PROMs as a driver of value-based care at Meander Medisch Centrum
Meander Medisch Centrum has been using OnlinePROMS to measure PROMs since 2015. Currently, more than ten departments use the platform. The data is used in various ways and multiple links with the EPR have been established.
Tamara Broughton is a quality and safety adviser at Meander Medisch Centrum. In her role, she has a particular focus on outcome-based improvement. She is also conducting doctoral research at Erasmus MC into the opportunities that value-driven care offers healthcare providers to learn and improve.
In what ways are PROMs part of your work?
At Meander, we have been collecting PROMs through OnlinePROMS for many years. We began doing so in 2015 within Orthopaedics, and Ophthalmology and Urology soon followed. We now measure outcomes in more than ten specialties, with recent additions including Paediatric Diabetes, Pulmonary Medicine and Rehabilitation. When a speciality wants to start collecting data, I engage with them to explore how we can best approach it, so that it aligns well with the existing work process. In this, we obviously look at the specific treatment process, but we also draw on best practices from both Meander and other centres.
How is the data used?

_Actions to take:_
[1] Answer these questions using the text on PROMs at Meander Medisch Centrum:
(a) Since what year has Meander Medisch Centrum used OnlinePROMS to measure PROMs?
(b) At which institution is Tamara Broughton conducting doctoral research?
(c) Which two specialties soon followed Orthopaedics in collecting PROMs?
[2] Retype the stretch of the text on PROMs at Meander Medisch Centrum from "PROMs as a driver" through "of your work?" without any changes.
The data that comes after this point is from a different source than the text above.

_Data excerpts:_
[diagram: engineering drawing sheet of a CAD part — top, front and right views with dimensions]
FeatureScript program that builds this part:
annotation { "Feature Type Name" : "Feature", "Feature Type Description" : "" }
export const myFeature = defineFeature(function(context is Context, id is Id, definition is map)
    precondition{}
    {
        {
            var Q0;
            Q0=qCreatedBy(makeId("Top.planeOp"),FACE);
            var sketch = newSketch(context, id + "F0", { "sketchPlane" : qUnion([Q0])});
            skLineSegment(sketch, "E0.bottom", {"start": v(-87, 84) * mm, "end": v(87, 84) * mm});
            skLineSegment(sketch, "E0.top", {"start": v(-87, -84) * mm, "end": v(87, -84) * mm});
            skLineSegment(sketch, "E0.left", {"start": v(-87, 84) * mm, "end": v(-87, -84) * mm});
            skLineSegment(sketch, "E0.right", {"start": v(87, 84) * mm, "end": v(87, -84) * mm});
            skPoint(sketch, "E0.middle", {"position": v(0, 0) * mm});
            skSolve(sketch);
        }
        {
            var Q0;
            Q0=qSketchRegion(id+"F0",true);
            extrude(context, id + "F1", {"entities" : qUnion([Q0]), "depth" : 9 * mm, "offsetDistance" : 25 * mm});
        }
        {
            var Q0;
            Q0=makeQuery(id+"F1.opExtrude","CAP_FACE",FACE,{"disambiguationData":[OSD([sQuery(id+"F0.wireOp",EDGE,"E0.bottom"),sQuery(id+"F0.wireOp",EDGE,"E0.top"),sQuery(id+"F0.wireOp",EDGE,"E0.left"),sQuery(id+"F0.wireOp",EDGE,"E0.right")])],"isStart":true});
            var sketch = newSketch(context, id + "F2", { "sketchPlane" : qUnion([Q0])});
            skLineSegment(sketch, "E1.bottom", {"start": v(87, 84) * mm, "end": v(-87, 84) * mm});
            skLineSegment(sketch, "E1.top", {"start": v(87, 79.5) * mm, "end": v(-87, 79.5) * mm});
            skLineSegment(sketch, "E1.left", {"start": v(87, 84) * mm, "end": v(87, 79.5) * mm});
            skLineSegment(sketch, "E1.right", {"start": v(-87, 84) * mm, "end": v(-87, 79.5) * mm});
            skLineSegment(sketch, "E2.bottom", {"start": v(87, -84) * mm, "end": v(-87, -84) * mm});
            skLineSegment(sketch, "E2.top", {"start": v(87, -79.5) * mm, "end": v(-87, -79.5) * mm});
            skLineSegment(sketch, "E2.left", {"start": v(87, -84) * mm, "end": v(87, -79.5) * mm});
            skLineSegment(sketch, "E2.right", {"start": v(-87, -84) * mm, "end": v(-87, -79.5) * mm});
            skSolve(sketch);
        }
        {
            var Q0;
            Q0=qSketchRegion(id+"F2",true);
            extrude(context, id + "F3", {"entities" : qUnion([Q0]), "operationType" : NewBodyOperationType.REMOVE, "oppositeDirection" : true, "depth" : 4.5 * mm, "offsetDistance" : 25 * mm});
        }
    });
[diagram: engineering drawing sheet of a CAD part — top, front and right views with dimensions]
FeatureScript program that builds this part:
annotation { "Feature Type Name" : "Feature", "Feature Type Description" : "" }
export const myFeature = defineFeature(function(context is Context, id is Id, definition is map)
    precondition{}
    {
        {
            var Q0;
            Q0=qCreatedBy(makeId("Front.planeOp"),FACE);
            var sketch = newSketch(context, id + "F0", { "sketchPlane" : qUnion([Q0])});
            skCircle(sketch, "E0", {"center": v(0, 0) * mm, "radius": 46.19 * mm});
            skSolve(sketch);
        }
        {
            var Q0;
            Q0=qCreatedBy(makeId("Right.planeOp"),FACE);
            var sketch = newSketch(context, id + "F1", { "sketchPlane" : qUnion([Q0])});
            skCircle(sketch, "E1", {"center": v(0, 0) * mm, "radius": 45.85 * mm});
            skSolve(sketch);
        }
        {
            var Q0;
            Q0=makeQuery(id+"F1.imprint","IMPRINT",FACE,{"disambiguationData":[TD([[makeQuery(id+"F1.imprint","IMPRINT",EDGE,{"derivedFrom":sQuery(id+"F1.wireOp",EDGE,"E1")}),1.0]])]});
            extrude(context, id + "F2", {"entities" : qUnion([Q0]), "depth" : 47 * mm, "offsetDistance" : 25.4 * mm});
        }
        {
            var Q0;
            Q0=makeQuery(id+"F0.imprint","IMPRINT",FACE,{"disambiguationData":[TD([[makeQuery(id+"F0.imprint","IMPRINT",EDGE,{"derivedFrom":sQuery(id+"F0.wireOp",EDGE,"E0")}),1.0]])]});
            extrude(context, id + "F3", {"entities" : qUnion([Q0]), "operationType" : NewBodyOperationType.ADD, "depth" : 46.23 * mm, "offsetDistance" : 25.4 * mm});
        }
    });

_Task-by-task answers:_
[1]
(a) 2015
(b) Erasmus MC
(c) Ophthalmology and Urology

[2]
PROMs as a driver of value-based care at Meander Medisch Centrum
Meander Medisch Centrum has been using OnlinePROMS to measure PROMs since 2015. Currently, more than ten departments use the platform. The data is used in various ways and multiple links with the EPR have been established.
Tamara Broughton is a quality and safety adviser at Meander Medisch Centrum. In her role, she has a particular focus on outcome-based improvement. She is also conducting doctoral research at Erasmus MC into the opportunities that value-driven care offers healthcare providers to learn and improve.
In what ways are PROMs part of your work?